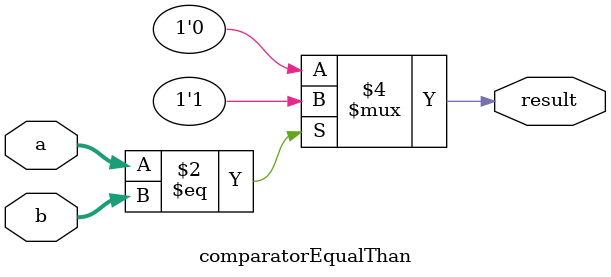
<source format=sv>
module comparatorEqualThan
#(parameter n = 10) 
(input wire [n-1:0] a, b,
  output reg result);

    always @* begin
      if (a == b) begin
        result = 1;
      end
      else begin
        result = 0;
      end
    end
	 
endmodule
</source>
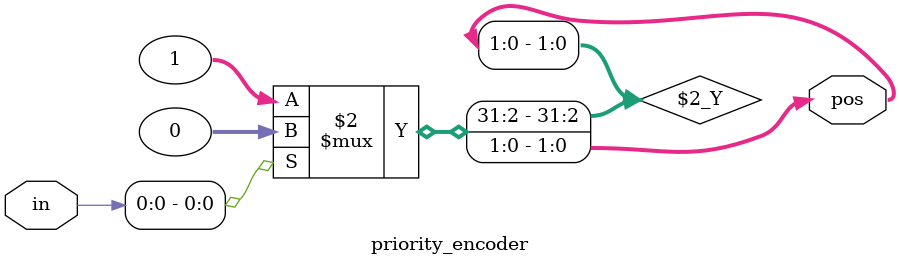
<source format=v>
module priority_encoder( 
input [2:0] in,
output reg [1:0] pos ); 
// When sel=1, assign b to out
always @ (in[1]) 
begin 
pos = (in[0]?0:1);
end
endmodule

</source>
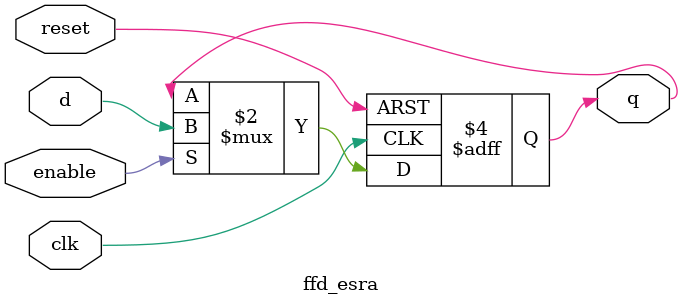
<source format=v>
module ffd_esra (
	input d,
	input clk,
	input enable,
	input reset,
	output q
);
//------------Variables Internas--------
reg q;

//-------------Descripcion---------
always @ (posedge clk or posedge reset)
  if (reset) begin
    q <= 1'b0;
  end  else if (enable) begin
    q <= d;
  end 

endmodule //Fin del modulo

</source>
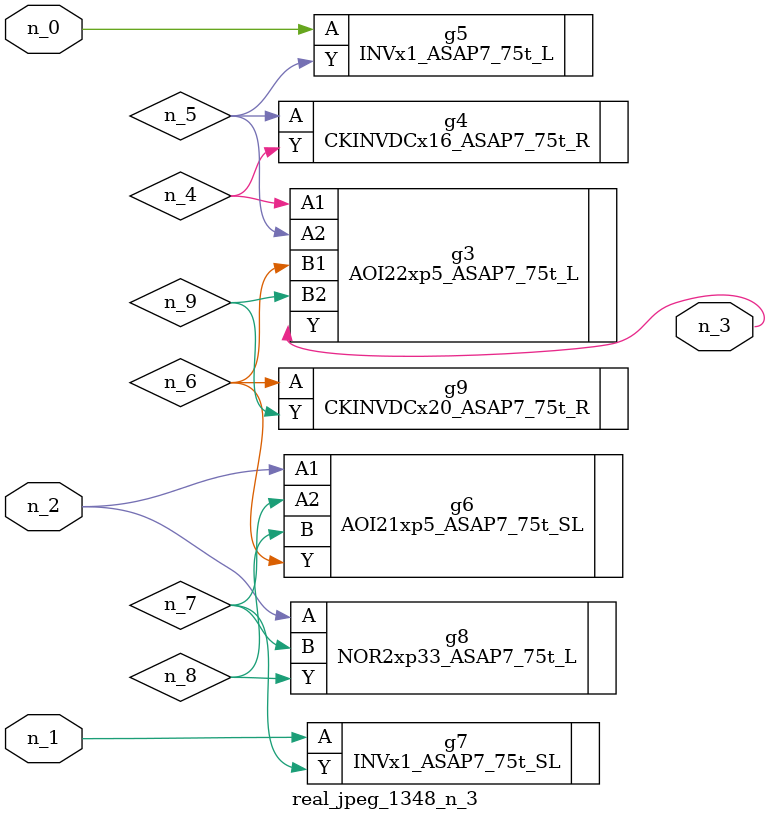
<source format=v>
module real_jpeg_1348_n_3 (n_1, n_0, n_2, n_3);

input n_1;
input n_0;
input n_2;

output n_3;

wire n_5;
wire n_8;
wire n_4;
wire n_6;
wire n_7;
wire n_9;

INVx1_ASAP7_75t_L g5 ( 
.A(n_0),
.Y(n_5)
);

INVx1_ASAP7_75t_SL g7 ( 
.A(n_1),
.Y(n_7)
);

AOI21xp5_ASAP7_75t_SL g6 ( 
.A1(n_2),
.A2(n_7),
.B(n_8),
.Y(n_6)
);

NOR2xp33_ASAP7_75t_L g8 ( 
.A(n_2),
.B(n_7),
.Y(n_8)
);

AOI22xp5_ASAP7_75t_L g3 ( 
.A1(n_4),
.A2(n_5),
.B1(n_6),
.B2(n_9),
.Y(n_3)
);

CKINVDCx16_ASAP7_75t_R g4 ( 
.A(n_5),
.Y(n_4)
);

CKINVDCx20_ASAP7_75t_R g9 ( 
.A(n_6),
.Y(n_9)
);


endmodule
</source>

▸ Assignment
Within the data above, find the lines that contain the word "begin" and copy each of them.

▸ Result of the task
    always @* begin
      if (a == b) begin
      else begin
begin 
  if (reset) begin
  end  else if (enable) begin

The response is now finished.